### TASKS TO PERFORM
• 1. Duplicate the passage from the comments on MBA classes, starting with "For the most" and going on through "comes to mind.".
• 2. Answer these questions from the comments on MBA classes:
(a) Which electives did the writer find very worthwhile?
(b) What did one class spend so much time on?
(c) Who taught the portfolio management class?

Kind of underrated honestly for those who don't want to drop 6 figures on an MBA.

 

For the most part no with the exception being some of my electives. My finance electives were very worthwhile and still helpful today when I'm looking at something that is nuanced. I had one class where we spent so much time on 10-k filings that I was able to hit the ground running with finding information and doing what I need to do with it, tax related stuff comes to mind. 
 

The rest of the classes are pure fluff and I think give MBA students a piss poor attitude when they head into the working world because they think those classes are real life and they probably try to apply it in the workplace which would be dumb. 

 
Most Helpful

What you get out of your college experience from an educational standpoint is very much dependent on the professor, be it MBA or undergrad. If the majority of your professors are academics who have spent most of their career in academia with little to no real world experience then you're generally not going to learn very much. Academics only know what they have read and then teach based on that instead of based on real world experience. I had a pretty decent MBA experience and learned quite a bit but that was because I would vet my professors before signing up for classes to see if they had any real world experience. Adjunct professors were always the best because they were either retired with decades of real world experience or were teaching on the side and were able to bring real world examples into the classroom from their day job. For example, I had a portfolio management class that was taught by a hedge fund manager, it was awesome.

### PROVIDED DATA
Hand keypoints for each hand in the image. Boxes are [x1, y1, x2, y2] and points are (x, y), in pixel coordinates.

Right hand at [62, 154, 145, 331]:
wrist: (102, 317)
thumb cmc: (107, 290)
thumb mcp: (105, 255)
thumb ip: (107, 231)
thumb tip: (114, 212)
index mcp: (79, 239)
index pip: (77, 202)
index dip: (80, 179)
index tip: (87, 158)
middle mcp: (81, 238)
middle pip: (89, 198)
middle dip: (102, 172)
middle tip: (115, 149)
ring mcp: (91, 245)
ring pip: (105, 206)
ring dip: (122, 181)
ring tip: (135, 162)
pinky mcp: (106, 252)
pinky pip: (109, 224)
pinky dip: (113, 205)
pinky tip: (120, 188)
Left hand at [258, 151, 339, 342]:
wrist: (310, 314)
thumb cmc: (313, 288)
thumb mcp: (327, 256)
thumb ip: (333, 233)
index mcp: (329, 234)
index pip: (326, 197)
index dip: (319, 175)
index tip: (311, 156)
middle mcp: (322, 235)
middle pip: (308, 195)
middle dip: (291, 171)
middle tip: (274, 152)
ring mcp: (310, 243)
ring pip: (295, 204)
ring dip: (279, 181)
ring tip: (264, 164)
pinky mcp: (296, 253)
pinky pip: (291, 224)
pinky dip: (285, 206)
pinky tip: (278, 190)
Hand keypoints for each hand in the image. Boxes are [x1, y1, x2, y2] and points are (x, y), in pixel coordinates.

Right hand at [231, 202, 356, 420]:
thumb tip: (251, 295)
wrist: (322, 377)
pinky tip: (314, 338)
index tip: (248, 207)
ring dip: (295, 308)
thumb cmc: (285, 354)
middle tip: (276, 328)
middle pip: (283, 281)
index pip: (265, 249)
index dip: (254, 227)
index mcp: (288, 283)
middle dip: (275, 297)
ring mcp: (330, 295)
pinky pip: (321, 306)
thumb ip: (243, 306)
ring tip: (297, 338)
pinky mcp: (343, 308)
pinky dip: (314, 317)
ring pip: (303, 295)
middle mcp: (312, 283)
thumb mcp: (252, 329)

### ANSWERS FOR THE EXERCISE
• 1.
For the most part no with the exception being some of my electives. My finance electives were very worthwhile and still helpful today when I'm looking at something that is nuanced. I had one class where we spent so much time on 10-k filings that I was able to hit the ground running with finding information and doing what I need to do with it, tax related stuff comes to mind.

• 2.
(a) The finance electives.
(b) 10-k filings.
(c) A hedge fund manager.